Au bout de deux ou trois ans de bataille, les collectifs citoyens obtiennent enfin les documents (parfois fragmentés), encore faut-il avoir les connaissances et le carnet d’adresses pour les analyser correctement et les diffuser auprès de décideurs publics ! « Il arrive que des experts aident les collectifs citoyens, tel un ancien conseiller clientèle d’une banque lanceur d’alerte ou encore un trésorier-payeur, et même en Espagne des auditeurs privés, observe Jessy Bailly, qui poursuit : « néanmoins, pour un grand nombre d’élu·e·s, l’expertise des citoyens n’est pas crédible. » En revanche pour les élu·e·s d’opposition les collectifs citoyens constituent une ressource en tant que prestataires de la contre-expertise qui leur fait défaut. « Les élu·e·s d’opposition ne disposent d’aucun service de la ville sur lesquels s’appuyer », rappelle Nathalie Ferrand-Lefranc, élue d’opposition à Albi qui compte 750 agents municipaux. « Je pense qu’il faut rendre possible le contrôle de la dette des communes par les citoyens en mettant à disposition des locaux, des expertises, sans pour autant l’institutionnaliser. L’initiative doit venir des citoyens », estime Nathalie Ferrand-Lefranc.
Le contrôle par les citoyens des dettes contractées par les collectivités territoriales et plus largement encore le contrôle des politiques publiques locales sont-ils une chimère, une utopie, un pouvoir à saisir ?

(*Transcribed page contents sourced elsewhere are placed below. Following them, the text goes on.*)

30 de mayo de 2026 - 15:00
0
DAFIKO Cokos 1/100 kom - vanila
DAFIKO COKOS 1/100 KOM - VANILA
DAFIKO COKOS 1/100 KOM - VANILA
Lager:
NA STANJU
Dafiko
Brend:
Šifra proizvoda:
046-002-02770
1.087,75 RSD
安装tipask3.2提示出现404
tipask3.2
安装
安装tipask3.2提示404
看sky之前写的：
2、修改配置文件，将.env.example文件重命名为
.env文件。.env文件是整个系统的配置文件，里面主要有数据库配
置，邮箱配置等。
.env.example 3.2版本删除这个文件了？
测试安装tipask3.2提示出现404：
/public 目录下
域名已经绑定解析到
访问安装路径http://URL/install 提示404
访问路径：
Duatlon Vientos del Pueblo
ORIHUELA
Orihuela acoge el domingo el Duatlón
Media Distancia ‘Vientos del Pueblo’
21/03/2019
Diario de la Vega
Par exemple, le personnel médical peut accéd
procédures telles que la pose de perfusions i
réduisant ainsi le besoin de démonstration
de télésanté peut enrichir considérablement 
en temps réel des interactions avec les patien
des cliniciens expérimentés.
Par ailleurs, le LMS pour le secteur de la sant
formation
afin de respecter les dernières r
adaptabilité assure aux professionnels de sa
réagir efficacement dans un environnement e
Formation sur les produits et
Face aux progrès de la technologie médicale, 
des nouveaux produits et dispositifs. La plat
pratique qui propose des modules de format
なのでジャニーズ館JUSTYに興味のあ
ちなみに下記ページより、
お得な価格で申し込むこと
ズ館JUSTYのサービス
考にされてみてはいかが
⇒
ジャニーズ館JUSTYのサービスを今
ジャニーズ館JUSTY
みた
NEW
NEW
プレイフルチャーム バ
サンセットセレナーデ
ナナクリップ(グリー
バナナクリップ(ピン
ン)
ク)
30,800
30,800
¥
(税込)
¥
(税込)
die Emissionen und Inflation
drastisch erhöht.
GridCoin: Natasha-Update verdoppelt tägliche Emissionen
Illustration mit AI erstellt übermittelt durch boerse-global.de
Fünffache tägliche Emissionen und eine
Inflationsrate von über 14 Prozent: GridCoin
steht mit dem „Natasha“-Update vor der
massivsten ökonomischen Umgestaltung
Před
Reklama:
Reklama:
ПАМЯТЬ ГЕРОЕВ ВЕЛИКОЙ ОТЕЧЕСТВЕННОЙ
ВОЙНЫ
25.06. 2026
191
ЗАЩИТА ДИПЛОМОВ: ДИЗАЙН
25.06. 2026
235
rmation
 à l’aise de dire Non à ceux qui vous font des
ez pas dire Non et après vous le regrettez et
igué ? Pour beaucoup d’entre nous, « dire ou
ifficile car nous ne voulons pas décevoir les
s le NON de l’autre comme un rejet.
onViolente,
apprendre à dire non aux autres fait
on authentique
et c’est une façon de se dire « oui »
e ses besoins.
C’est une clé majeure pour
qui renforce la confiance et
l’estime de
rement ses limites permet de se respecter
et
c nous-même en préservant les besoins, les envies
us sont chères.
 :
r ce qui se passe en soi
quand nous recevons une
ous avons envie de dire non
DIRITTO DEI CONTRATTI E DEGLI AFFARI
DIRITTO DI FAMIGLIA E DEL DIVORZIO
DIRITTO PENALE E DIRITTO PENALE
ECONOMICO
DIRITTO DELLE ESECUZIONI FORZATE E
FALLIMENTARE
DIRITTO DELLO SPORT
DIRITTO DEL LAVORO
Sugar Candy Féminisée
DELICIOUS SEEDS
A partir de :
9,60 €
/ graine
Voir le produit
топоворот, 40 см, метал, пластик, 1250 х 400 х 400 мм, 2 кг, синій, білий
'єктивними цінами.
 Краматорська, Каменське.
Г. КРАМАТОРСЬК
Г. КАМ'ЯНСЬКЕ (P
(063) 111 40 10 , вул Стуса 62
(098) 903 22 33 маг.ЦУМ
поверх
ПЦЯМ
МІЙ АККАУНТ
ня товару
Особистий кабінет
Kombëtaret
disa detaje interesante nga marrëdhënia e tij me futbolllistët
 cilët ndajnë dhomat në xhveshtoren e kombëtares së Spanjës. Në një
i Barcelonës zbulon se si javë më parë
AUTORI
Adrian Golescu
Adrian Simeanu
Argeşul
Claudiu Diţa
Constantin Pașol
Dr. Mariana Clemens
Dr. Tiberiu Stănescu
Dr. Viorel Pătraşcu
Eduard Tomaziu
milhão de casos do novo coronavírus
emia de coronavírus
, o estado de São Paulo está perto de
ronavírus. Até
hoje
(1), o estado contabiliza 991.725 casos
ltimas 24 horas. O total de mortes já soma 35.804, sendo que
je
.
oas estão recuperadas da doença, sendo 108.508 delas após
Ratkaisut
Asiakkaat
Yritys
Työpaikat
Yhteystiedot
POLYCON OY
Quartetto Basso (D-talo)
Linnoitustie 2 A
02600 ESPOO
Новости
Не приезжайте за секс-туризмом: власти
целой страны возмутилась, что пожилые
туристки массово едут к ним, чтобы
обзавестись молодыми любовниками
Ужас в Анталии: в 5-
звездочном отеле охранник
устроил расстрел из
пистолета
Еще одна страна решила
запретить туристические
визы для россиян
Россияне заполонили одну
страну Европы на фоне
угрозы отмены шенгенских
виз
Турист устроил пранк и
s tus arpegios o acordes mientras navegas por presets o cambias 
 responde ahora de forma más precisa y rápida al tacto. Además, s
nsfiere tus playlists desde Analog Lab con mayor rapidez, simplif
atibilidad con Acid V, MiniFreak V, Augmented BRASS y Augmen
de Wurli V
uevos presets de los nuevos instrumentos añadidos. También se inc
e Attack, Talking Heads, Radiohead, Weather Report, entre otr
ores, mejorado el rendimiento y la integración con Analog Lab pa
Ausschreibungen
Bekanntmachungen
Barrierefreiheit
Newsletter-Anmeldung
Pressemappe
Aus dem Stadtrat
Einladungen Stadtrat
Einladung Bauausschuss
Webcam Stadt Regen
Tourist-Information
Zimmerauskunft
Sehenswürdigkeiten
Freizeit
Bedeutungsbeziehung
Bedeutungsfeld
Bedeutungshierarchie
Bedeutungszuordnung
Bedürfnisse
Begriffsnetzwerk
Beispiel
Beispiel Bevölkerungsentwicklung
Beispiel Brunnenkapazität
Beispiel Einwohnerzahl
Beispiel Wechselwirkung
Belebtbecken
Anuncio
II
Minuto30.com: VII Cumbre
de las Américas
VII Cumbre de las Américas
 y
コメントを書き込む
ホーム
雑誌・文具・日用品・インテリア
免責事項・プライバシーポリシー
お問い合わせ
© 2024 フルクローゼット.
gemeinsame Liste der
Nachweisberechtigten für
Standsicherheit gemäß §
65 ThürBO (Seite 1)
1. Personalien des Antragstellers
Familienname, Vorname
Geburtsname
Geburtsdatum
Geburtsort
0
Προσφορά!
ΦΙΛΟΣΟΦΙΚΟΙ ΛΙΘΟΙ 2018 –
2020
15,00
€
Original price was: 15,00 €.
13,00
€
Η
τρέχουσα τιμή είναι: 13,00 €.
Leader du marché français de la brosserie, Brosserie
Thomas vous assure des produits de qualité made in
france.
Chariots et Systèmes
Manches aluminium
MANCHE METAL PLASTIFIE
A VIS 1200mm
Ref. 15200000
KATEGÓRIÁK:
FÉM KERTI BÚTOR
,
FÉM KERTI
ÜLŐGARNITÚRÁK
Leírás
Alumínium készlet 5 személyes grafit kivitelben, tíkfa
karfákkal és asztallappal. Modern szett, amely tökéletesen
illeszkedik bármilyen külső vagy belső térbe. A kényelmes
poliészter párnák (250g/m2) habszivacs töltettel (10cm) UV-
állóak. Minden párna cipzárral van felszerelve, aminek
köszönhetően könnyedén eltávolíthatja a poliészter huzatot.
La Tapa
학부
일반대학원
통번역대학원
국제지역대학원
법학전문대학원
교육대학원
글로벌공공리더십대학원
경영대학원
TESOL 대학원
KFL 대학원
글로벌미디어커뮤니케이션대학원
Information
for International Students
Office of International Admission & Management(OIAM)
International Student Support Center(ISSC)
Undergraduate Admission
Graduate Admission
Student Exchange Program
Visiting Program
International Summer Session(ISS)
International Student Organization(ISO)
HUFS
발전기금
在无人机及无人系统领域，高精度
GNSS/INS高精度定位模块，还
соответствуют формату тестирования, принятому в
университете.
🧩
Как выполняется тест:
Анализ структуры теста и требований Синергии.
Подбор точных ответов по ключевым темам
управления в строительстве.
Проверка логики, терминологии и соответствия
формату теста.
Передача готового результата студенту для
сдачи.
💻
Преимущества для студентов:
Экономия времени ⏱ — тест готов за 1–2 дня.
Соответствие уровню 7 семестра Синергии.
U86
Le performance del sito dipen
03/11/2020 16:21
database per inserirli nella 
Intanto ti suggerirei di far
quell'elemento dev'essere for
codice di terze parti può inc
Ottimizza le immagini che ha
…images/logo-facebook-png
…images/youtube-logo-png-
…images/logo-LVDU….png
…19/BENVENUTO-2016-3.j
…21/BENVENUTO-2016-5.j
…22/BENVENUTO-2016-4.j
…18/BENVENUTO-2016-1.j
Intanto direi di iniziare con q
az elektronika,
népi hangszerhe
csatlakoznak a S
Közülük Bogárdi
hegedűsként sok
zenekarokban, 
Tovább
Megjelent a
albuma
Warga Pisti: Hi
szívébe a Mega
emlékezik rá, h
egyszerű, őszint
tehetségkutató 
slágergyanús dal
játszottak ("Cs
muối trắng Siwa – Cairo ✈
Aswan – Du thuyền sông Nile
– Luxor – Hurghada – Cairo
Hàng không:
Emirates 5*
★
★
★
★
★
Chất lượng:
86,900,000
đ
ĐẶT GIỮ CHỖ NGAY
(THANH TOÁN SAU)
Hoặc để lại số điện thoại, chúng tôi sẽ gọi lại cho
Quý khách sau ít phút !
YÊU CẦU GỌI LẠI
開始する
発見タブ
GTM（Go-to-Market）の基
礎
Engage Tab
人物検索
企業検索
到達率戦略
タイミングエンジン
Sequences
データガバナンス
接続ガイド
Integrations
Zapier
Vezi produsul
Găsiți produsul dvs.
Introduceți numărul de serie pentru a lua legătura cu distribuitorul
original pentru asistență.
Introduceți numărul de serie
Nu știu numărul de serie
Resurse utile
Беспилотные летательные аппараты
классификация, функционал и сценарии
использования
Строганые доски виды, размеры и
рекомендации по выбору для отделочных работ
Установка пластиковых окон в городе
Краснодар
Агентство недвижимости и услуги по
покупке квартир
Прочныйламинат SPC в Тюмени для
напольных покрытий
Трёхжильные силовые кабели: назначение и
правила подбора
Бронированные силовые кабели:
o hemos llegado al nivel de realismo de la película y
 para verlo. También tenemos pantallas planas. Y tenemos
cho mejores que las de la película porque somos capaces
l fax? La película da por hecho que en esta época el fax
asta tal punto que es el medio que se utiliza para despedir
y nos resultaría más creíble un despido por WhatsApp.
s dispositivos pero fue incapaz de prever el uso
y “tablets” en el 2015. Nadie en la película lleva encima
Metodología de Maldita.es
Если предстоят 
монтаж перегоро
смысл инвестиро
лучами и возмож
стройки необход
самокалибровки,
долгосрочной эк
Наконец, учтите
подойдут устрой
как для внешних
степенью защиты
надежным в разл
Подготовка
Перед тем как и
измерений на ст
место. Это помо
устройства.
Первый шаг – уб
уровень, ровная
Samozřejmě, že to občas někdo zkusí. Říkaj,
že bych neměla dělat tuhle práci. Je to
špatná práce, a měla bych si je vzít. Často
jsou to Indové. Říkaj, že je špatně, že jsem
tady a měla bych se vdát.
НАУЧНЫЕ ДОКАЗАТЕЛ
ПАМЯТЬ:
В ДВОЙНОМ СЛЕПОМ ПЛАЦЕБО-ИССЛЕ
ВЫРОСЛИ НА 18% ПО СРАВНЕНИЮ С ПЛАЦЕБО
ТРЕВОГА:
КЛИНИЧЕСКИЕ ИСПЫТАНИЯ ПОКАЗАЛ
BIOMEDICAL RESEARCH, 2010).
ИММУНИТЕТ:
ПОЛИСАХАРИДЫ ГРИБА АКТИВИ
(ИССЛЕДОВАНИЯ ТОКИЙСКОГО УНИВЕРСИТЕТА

Reste que la complexité de ces audits citoyens a fini par épuiser militants et bénévoles : « Il n’existe pas de collectifs d’audit sur une durée supérieure à dix ans », relève Jessy Bailly. Quant aux résultats obtenus, ils sont plutôt minces, à savoir de nouvelles réformes de la transparence des documents publics dans les trois pays et quelques effets sur certains marchés publics, comme à Madrid. Alors, tout ça pour ça ? Pour Jessy Bailly, « les apprentissages de ces collectifs citoyens pour le contrôle des dettes des collectivités territoriales en France vont être utilisés sur des terrains bien plus larges, par exemple l’audit citoyen des budgets des communes ».
C’est effectivement ce qui s’est passé à Millau en 2020 avec l’organisation d’un audit financier citoyen, une première du genre, puis une votation citoyenne sur l’utilisation du budget d’investissement. Une démarche distinguée en 2021 par le Trophée de la participation et de la concertation. Approche similaire à la commune de La Crèche dans les Deux-Sèvres qui a mobilisé un comité citoyen de quarante personnes afin de rééquilibrer son budget. Quant à Rennes, il a été mis en place une évaluation des politiques publiques avec la participation des citoyens et le soutien de l’université.
- L. no 78-753, 17 juill. 1978, portant diverses mesures d’amélioration des relations entre l’administration et le public et diverses dispositions d’ordre administratif, social et fiscal. La Commission d’accès aux documents administratifs (Cada) est une autorité administrative indépendante créée par la loi du 17 juillet 1978. Elle veille au respect du droit d’accès du public aux documents administratifs et aux archives publiques.